For human beings, neck movement will be degraded due to aging, trauma, musculoskeletal disorders, or degenerative diseases. Cervical range of motion (CROM) measurement is one of the popular quantitative neck examinations. Despite radiography is considered as the gold standard, it suffers from invasiveness, radiation exposure, and expensiveness.
Recently, vision-based methods have been applied for CROM measurement but achieve large errors and require depth camera. On the other hand, deep neural networks provide good performances on head pose estimation (HPE) from a single image, thus promising for medical CROM measurement.
We propose to use CNN networks to extract pyramidal or multi-level image features, which are passed to cross-level attention modules for feature fusion and then to a modified ASPP module and a multi-bin classification/regression module for spatial-channel attention and Euler angle conversion/prediction, respectively.
The proposed technique was evaluated on public datasets, such as 300W_LP, AFLW2000, and BIWI, to verify its superior performances (with mean MAE = 3.50°, 3.40°, and 2.31° for different experimental protocols) than state-of-the-art methods.
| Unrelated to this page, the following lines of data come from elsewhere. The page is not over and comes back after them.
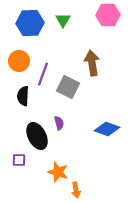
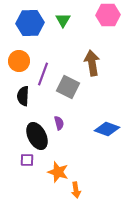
purple square: moved 8 px right
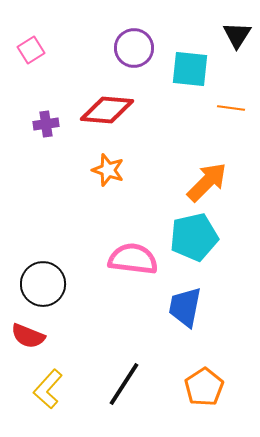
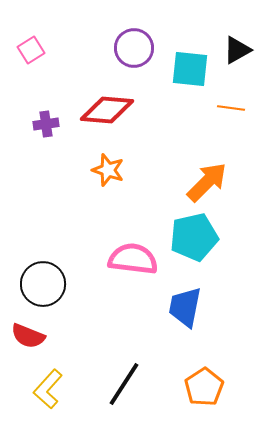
black triangle: moved 15 px down; rotated 28 degrees clockwise
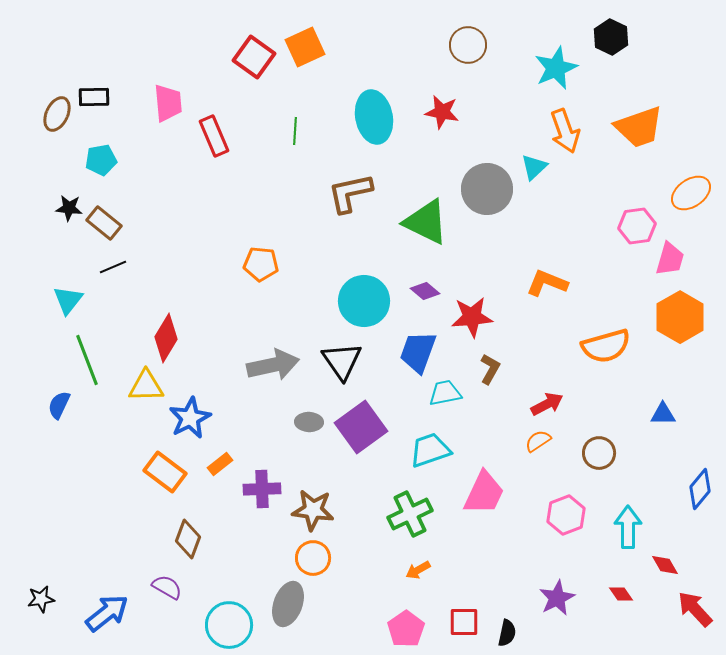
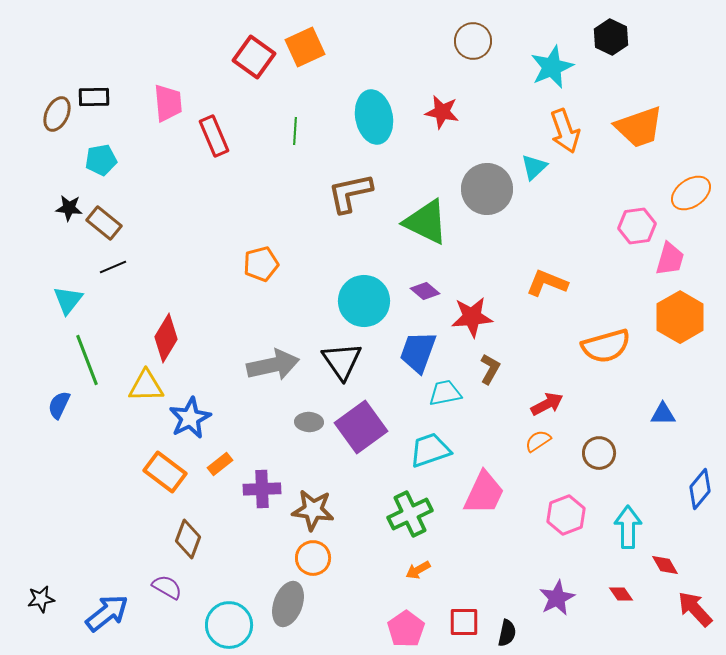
brown circle at (468, 45): moved 5 px right, 4 px up
cyan star at (556, 68): moved 4 px left, 1 px up
orange pentagon at (261, 264): rotated 20 degrees counterclockwise
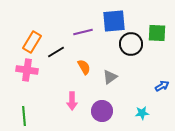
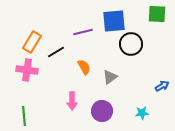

Our pre-trained model was also evaluated with our own collected dataset from hospital for CROM measurement.
It also achieved the lowest MAE of 4.58° among other methods and conformed with a medical standard of 5 degrees except the pitch angle (which has a MAE of 5.70°, larger than the standard and the yaw (MAE = 3.60°) and roll angles (MAE = 4.44°)). In general, HPE technique is feasible for CROM measurement and shows its advantages of speed, non-invasiveness, free of anatomical landmark and low cost of operation.